(Available data begins)

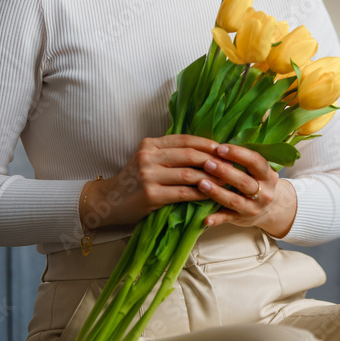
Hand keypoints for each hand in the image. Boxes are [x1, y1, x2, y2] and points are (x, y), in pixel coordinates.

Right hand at [80, 134, 220, 228]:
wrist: (107, 201)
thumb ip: (170, 153)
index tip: (225, 149)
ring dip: (211, 178)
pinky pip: (183, 193)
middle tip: (231, 165)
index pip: (185, 139)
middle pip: (190, 155)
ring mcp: (148, 176)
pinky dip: (200, 193)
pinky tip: (211, 195)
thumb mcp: (148, 159)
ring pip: (189, 174)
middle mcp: (148, 156)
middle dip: (214, 160)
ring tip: (227, 180)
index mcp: (150, 144)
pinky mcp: (151, 195)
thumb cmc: (133, 180)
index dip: (208, 144)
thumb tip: (205, 152)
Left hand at [196, 143, 297, 236]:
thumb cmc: (259, 183)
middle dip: (225, 172)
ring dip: (217, 192)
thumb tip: (219, 145)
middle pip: (244, 182)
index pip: (255, 162)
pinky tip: (205, 219)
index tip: (220, 148)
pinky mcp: (242, 219)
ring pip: (234, 200)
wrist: (273, 210)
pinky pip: (227, 220)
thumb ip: (245, 160)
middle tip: (207, 163)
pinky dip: (216, 220)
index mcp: (268, 176)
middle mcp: (264, 193)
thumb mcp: (260, 171)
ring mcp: (253, 208)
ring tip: (201, 183)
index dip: (238, 154)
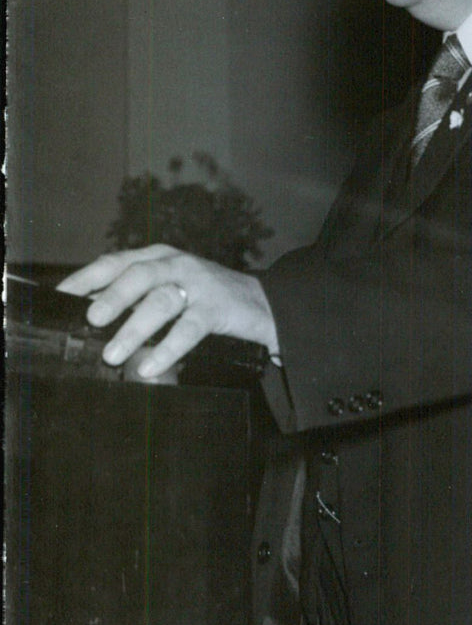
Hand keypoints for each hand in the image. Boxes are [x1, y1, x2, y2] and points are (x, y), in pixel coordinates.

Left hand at [57, 245, 278, 379]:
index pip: (114, 262)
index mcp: (156, 257)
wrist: (260, 303)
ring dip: (134, 329)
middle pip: (139, 275)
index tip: (59, 297)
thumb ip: (135, 299)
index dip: (85, 278)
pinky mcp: (217, 307)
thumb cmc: (202, 299)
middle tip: (91, 320)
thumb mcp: (167, 290)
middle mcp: (175, 264)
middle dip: (112, 297)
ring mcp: (198, 284)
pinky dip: (167, 348)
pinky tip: (149, 367)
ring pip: (162, 301)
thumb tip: (89, 321)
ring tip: (113, 353)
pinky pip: (189, 328)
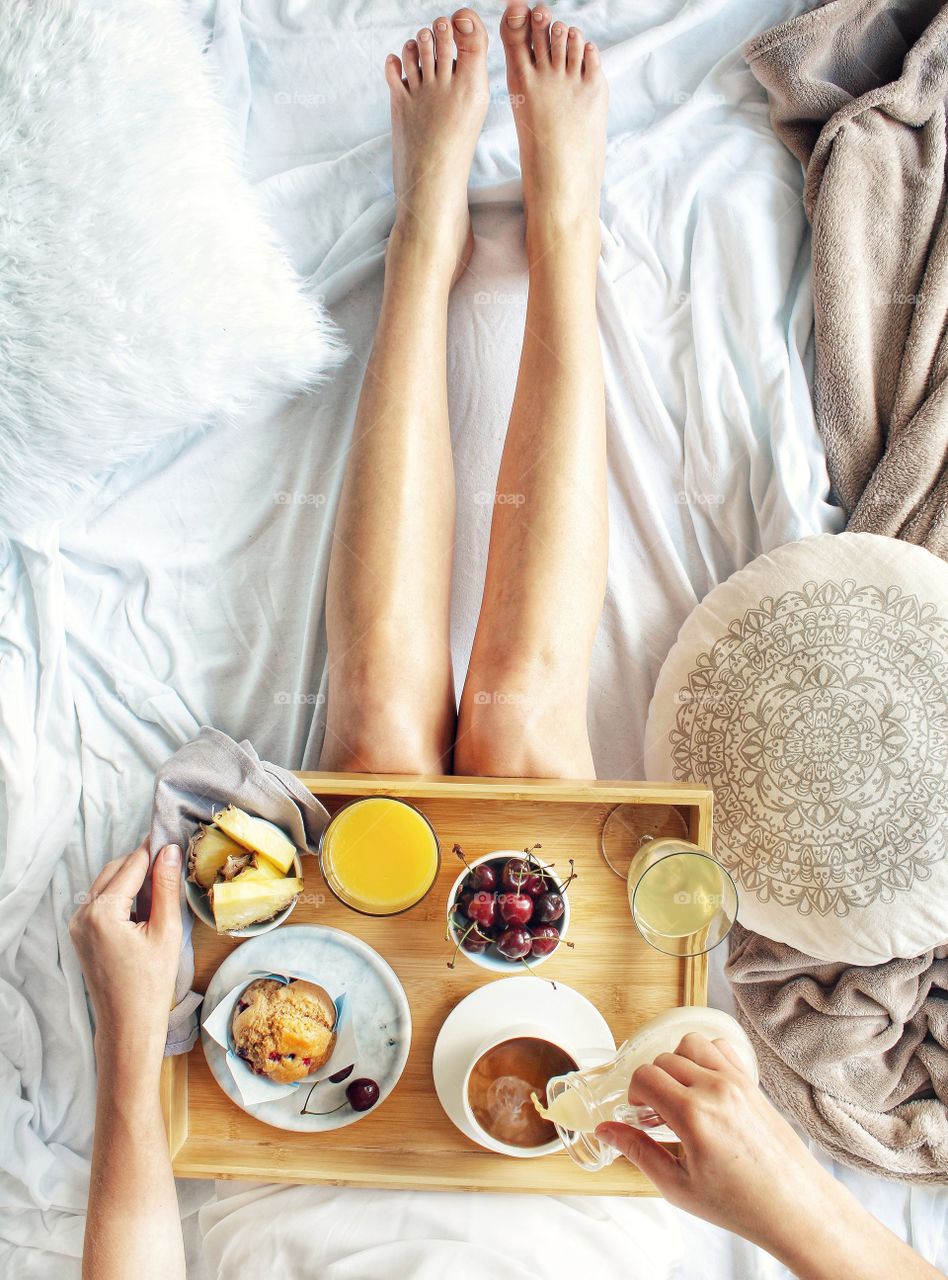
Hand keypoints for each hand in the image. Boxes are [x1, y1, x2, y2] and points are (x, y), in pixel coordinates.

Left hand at [69, 842, 181, 1063]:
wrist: (128, 1025)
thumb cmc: (151, 984)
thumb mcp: (166, 931)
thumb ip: (166, 887)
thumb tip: (169, 850)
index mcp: (102, 912)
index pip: (131, 865)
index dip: (154, 850)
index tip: (174, 838)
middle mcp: (82, 914)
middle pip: (115, 870)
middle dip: (142, 863)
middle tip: (172, 863)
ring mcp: (77, 925)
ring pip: (106, 884)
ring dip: (131, 879)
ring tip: (161, 888)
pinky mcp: (80, 935)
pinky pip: (100, 902)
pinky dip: (121, 896)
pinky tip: (144, 908)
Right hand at [595, 1034, 844, 1258]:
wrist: (796, 1208)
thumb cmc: (742, 1205)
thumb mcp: (678, 1188)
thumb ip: (638, 1152)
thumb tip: (606, 1131)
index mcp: (694, 1115)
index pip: (645, 1076)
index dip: (633, 1092)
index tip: (639, 1113)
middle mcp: (716, 1090)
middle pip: (664, 1058)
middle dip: (652, 1081)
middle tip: (657, 1113)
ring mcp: (738, 1082)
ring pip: (691, 1044)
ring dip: (677, 1063)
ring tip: (680, 1095)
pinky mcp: (753, 1083)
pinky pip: (721, 1048)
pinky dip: (705, 1057)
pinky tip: (705, 1087)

(Available data ends)

**Required action**
Excluding any pictures, print exactly the lines of the listing above from the line with "middle dip: (112, 297)" to the line with "middle pip: (115, 870)", both ends included.

**Answer section**
middle dip: (112, 297)
ring mcp: (198, 284)
pinky dip: (167, 348)
pinky tip: (149, 367)
ring pip: (162, 301)
thumb tip: (89, 321)
ring tip: (113, 353)
pinky pip: (189, 328)
Hand keypoints for each hand in the image. Boxes are [x1, y1, x2, y2] and points are (x, y), in pixel coordinates.

Left hand at [69, 842, 181, 1063]:
wrist: (128, 1025)
thumb cmc: (151, 984)
thumb mcp: (166, 931)
thumb ip: (166, 887)
thumb tip: (169, 850)
index mcp: (102, 912)
index pip: (131, 865)
index dip: (154, 850)
index tip: (174, 838)
middle mcp: (82, 914)
middle pip: (115, 870)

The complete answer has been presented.